Must the legal disability exist at the time of injury to toll the clock?


No. Georgia law tolls a limitation period for a legal disability both when the disability exists at accrual and, separately, when a qualifying disability begins after the clock has started. Two different statutes handle the two situations, so the timing of the disability changes which rule applies rather than whether any protection exists at all.

Disabilities present when the claim accrues

Georgia’s two-year personal-injury period under O.C.G.A. § 9-3-33 generally begins when the cause of action accrues, usually the date of the injury. O.C.G.A. § 9-3-90 addresses a person who is already under a legal disability, such as being under 18 or being legally incompetent because of intellectual disability or mental illness, at the moment the claim accrues. That person gets the same period to sue after the disability is removed as anyone else would have had, so the clock effectively does not run while the disability continues.

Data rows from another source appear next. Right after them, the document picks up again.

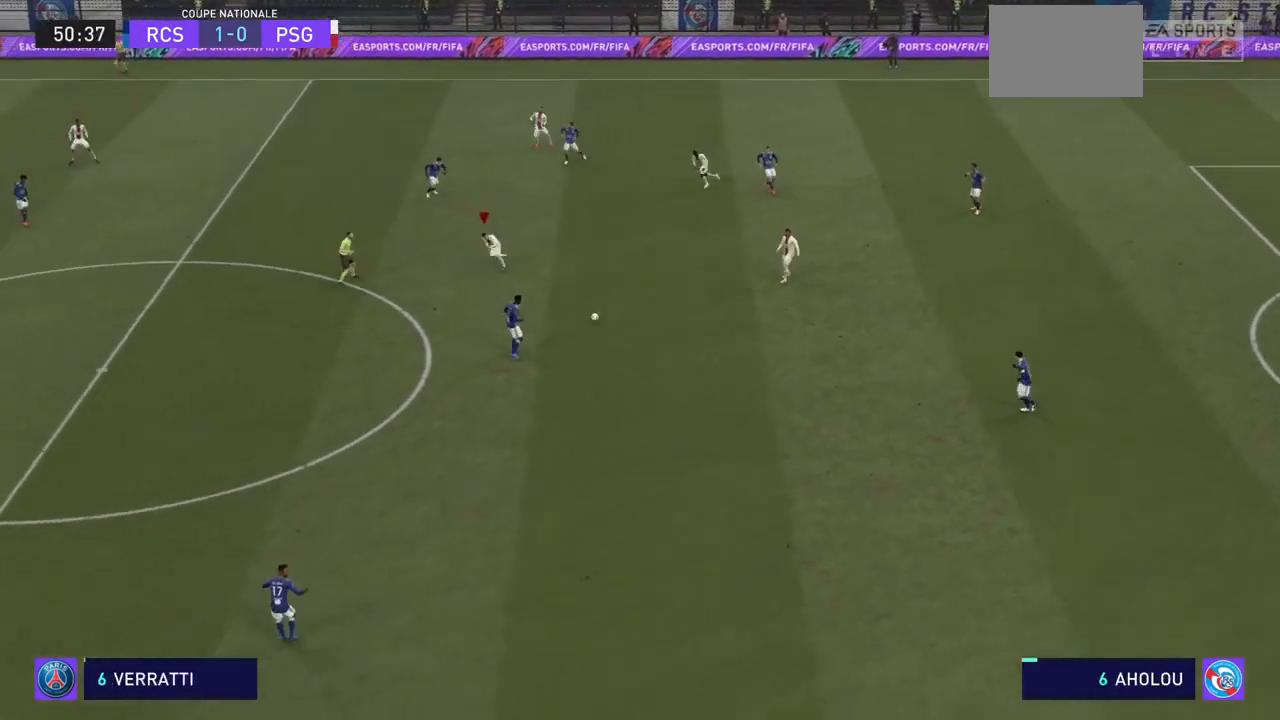
{"dt_ms": 500, "buttons": ["R2"], "left_stick": "left", "right_stick": "center", "events": [[200, "left_stick", "left"], [433, "CROSS", "down"], [500, "CROSS", "up"]]}
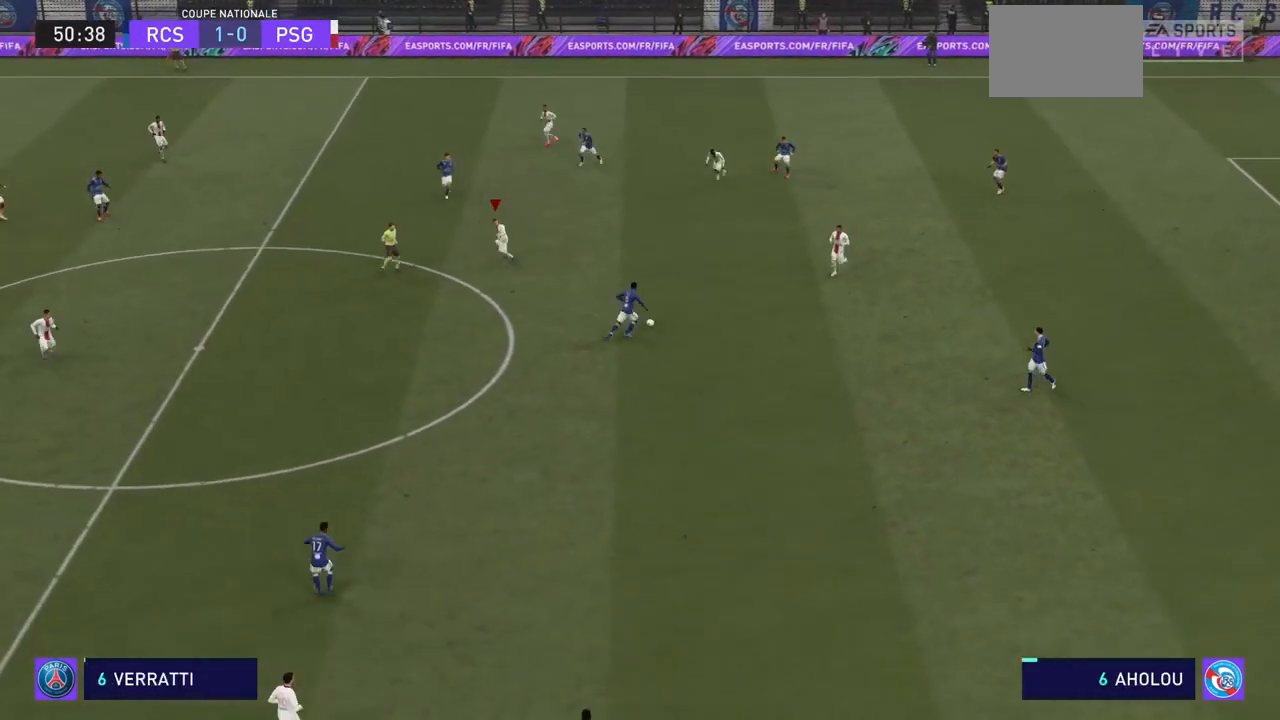
{"dt_ms": 500, "buttons": ["R2"], "left_stick": "down-right", "right_stick": "center", "events": [[100, "left_stick", "down-left"], [333, "left_stick", "down"], [500, "left_stick", "down-right"]]}
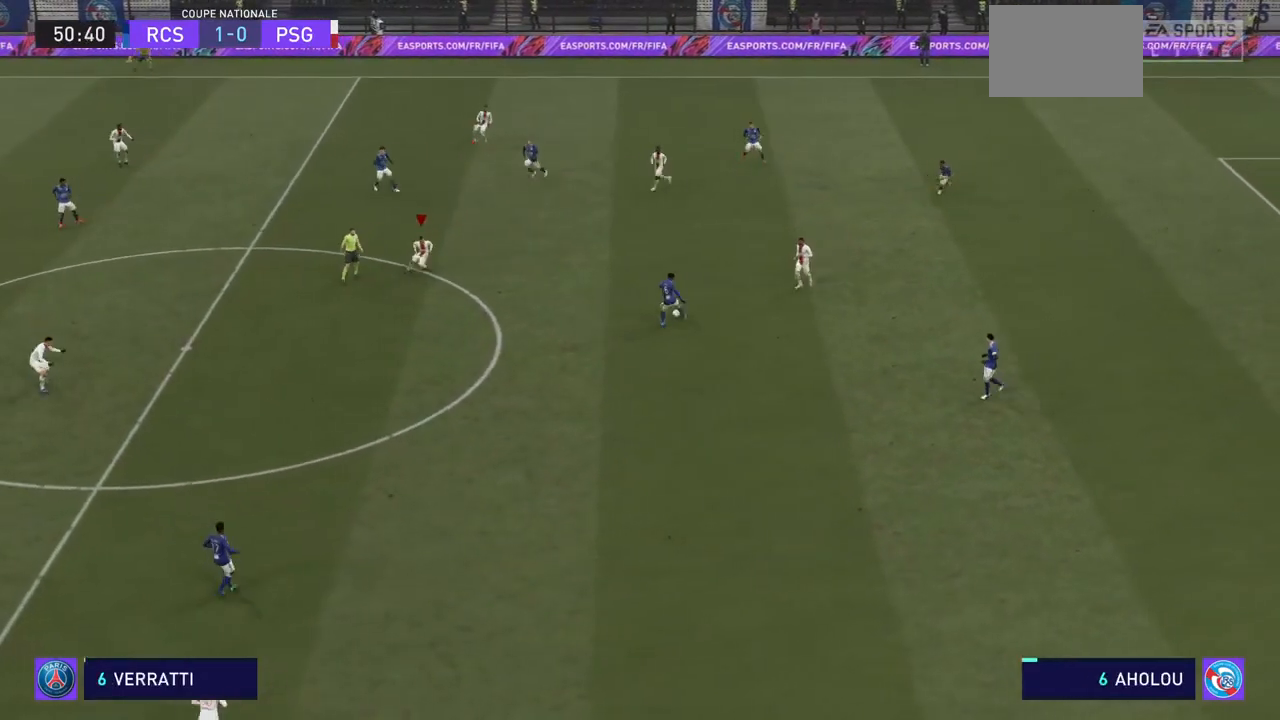
{"dt_ms": 500, "buttons": ["R2"], "left_stick": "down-right", "right_stick": "center", "events": []}
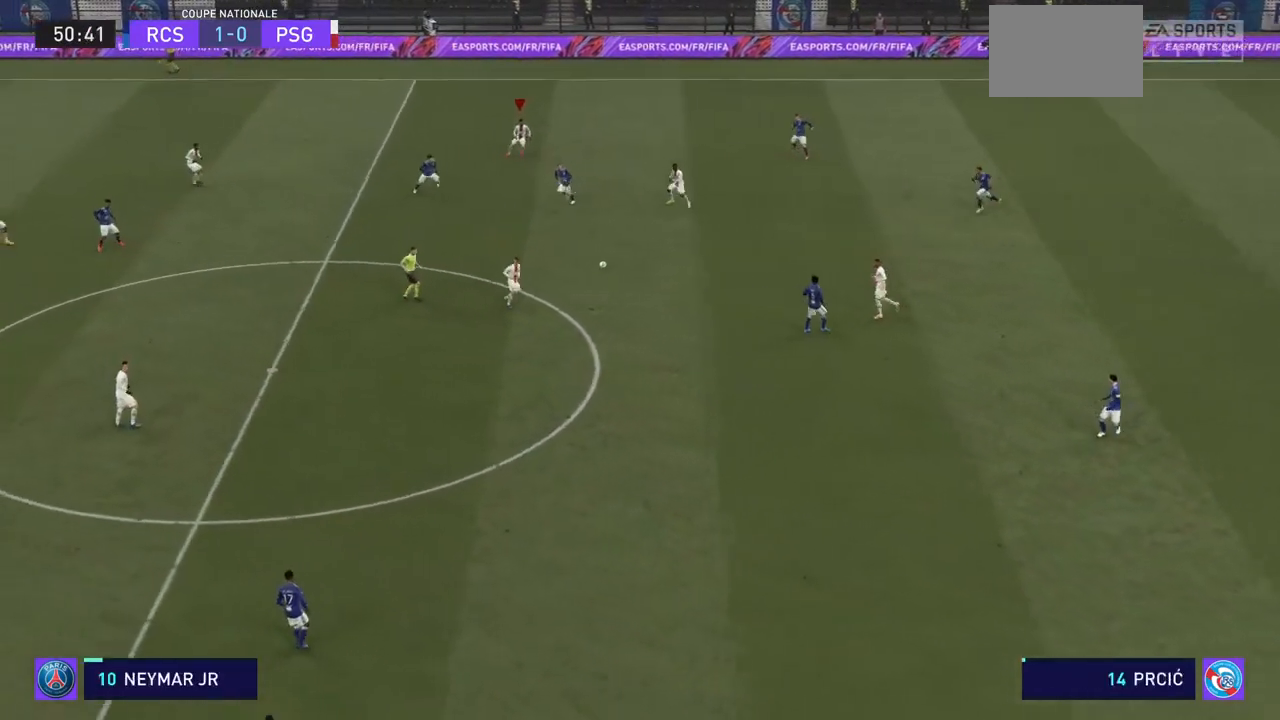
{"dt_ms": 500, "buttons": ["R2"], "left_stick": "up", "right_stick": "center", "events": [[67, "left_stick", "up-right"], [233, "left_stick", "up"]]}
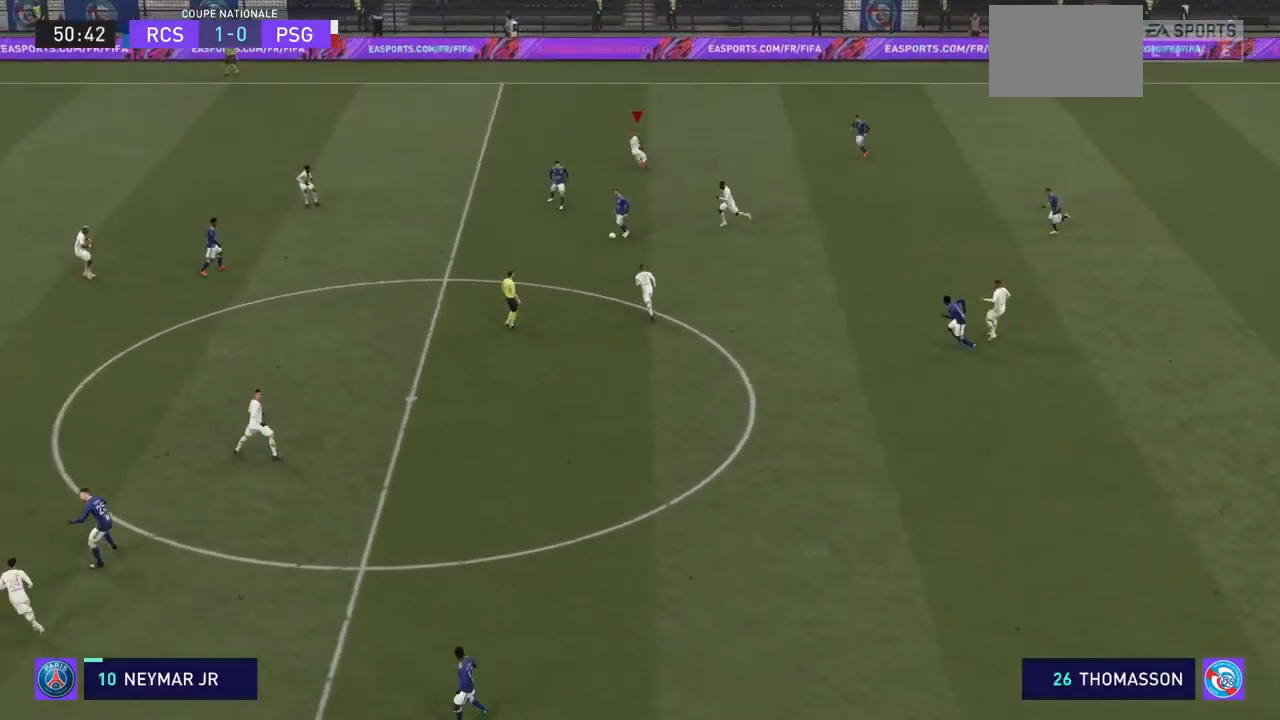
{"dt_ms": 500, "buttons": ["R2"], "left_stick": "up-left", "right_stick": "center", "events": [[33, "left_stick", "up-left"]]}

Disabilities that arise after the clock starts

A separate provision, O.C.G.A. § 9-3-91, covers a disability that begins after the right of action has already accrued. If a person suffers a qualifying disability listed in § 9-3-90 after accrual, and the disability is not voluntarily caused or undertaken, the limitation ceases to operate during the continuance of that disability. So an adult who was competent on the day of injury but later becomes legally incompetent can still have the running period suspended, provided the incapacity is genuine and not self-inflicted to gain the benefit.

How the two rules fit together

The practical points are easy to misstate:

  • A child injured before turning 18 is protected under § 9-3-90 because minority existed at accrual.
  • An adult competent at injury who later becomes legally incompetent may be protected under § 9-3-91, because an intervening involuntary disability pauses a running statute.
  • The protection is not unlimited: the disability must be one the statutes recognize, and a voluntarily induced or feigned condition does not qualify.

Because the analysis turns on the type of disability and how it arose, the safer course is never to assume a deadline has passed without checking which provision applies.

The bottom line

The legal disability need not exist at the time of injury for tolling to be available in Georgia. Section 9-3-90 suspends the clock when the disability is present at accrual, while § 9-3-91 suspends a running period for an involuntary disability that arises afterward, so a later-developing incapacity is not automatically fatal to the claim.


This article is for general educational and informational purposes only and is not legal advice. It does not create an attorney-client relationship, and Georgia law may change. For advice about a specific situation, consult a licensed Georgia personal injury attorney.